Westermo EDW-100 Converter Vulnerable: Critical Flaws Discovered, Replacement Urged
Westermo, a leading provider of industrial data communications equipment, has issued a security advisory highlighting critical vulnerabilities identified in its EDW-100 serial to Ethernet converters. These vulnerabilities, tracked as CVE-2024-36080 and CVE-2024-36081, pose significant risks to affected systems and necessitate immediate attention and action.
The EDW-100 converter is designed to facilitate communication between RS-232, RS-422, and RS-485 serial devices and TCP/IP Ethernet networks. However, recent findings have revealed two high-severity vulnerabilities that compromise the security of these devices.
- CVE-2024-36080: Hidden Root User with Hardcoded Password (CVSS 9.8)
A hidden root user account with a hardcoded password exists within the EDW-100 firmware. This account cannot be modified, rendering the device susceptible to unauthorized access. The username and password are embedded within the firmware package, easily extractable as strings, and currently, there is no method to change these credentials.
- CVE-2024-36081: Unauthenticated User Can Read Configuration Containing Password (CVSS 9.8)
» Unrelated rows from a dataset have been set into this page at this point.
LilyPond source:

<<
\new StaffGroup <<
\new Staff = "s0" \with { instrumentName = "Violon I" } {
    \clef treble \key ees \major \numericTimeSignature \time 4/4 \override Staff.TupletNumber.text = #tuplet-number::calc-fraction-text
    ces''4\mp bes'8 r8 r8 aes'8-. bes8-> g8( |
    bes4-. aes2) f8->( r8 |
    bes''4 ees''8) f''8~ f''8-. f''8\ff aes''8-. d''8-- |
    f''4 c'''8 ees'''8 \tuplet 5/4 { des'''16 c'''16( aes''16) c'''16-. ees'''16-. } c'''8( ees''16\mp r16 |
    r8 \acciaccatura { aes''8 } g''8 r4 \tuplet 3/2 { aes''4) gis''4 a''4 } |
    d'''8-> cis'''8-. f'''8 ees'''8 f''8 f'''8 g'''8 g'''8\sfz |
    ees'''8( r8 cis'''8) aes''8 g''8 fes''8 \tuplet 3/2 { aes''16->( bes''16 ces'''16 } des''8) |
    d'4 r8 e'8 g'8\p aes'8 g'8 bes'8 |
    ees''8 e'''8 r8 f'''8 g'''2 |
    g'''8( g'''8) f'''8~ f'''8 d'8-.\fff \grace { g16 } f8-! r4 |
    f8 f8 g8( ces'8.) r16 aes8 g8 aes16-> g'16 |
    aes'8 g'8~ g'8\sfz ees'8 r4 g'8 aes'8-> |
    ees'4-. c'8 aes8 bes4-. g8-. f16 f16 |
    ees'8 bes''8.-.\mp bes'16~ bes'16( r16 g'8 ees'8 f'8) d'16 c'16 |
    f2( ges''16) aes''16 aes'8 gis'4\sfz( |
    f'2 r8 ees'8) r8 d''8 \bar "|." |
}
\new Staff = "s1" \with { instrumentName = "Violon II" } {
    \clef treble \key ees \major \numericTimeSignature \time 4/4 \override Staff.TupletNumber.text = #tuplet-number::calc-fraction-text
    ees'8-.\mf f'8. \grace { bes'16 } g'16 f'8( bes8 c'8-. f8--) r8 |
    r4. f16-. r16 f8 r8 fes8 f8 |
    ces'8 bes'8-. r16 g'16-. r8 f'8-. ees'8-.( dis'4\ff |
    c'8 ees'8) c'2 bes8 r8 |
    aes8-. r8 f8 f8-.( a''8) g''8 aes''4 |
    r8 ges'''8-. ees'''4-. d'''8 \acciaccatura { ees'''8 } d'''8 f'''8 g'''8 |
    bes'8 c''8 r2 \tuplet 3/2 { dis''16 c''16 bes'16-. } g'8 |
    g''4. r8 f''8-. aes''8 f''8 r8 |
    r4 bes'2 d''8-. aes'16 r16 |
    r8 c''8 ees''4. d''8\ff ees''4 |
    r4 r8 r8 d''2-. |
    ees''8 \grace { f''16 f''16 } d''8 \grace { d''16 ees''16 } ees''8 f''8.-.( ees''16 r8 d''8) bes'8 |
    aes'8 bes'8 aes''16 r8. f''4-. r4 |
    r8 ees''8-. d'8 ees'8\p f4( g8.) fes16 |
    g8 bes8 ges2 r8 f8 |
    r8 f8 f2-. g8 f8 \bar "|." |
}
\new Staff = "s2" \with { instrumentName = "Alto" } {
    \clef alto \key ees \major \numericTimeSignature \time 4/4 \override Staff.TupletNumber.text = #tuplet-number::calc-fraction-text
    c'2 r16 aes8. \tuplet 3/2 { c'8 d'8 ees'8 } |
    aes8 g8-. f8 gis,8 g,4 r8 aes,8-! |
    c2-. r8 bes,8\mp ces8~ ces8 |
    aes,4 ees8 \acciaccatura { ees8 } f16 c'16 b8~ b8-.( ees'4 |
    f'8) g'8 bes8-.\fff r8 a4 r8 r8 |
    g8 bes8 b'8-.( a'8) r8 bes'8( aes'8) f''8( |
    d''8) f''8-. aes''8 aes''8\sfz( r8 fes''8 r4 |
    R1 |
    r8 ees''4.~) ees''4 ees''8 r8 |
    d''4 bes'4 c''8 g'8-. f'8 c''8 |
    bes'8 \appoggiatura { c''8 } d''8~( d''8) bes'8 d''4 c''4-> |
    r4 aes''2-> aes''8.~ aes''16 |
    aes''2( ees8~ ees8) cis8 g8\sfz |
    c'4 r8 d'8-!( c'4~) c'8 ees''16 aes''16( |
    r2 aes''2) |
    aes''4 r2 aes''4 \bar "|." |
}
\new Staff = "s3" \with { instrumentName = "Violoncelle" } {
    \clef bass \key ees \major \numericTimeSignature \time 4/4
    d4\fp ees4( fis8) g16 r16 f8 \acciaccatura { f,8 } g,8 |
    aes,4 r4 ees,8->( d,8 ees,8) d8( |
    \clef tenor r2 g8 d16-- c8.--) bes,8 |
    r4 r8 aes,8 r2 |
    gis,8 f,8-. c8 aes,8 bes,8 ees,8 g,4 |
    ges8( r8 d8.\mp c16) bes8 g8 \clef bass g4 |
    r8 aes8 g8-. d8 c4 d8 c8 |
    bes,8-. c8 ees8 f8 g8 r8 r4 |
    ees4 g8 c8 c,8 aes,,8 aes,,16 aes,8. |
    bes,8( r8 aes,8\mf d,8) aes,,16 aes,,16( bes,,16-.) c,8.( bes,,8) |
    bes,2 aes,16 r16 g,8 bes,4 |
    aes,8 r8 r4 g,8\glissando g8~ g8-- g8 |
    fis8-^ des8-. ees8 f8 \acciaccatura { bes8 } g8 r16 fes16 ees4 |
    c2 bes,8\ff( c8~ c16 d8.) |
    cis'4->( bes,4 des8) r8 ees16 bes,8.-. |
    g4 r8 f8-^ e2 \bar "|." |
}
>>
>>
This vulnerability allows an unauthenticated user to download the configuration file of the EDW-100 through a simple GET request. The configuration file includes usernames and passwords in clear text, making it trivial for attackers to obtain sensitive information and compromise the device.
All versions of the EDW-100 converter are affected by these vulnerabilities. The potential impact is significant, as compromised devices could be leveraged to disrupt industrial operations, exfiltrate sensitive data, or even facilitate attacks on other network components.
In light of the severity of these vulnerabilities, Westermo strongly recommends replacing the EDW-100 with its Lynx DSS L105-S1 converter. While immediate replacement is the ideal solution, Westermo also suggests several mitigation measures for those unable to immediately replace the device:
- Network Segregation: Isolate the EDW-100 from critical network segments using firewalls and VLANs.
- Perimeter Protection: Implement robust perimeter security measures to prevent unauthorized access to the device.
- Network-to-Network Protection: Utilize VPNs to secure data flowing into or out of the network segment containing the EDW-100.
- Physical Security Measures: Place the converter in a locked enclosure with alarms to deter physical tampering.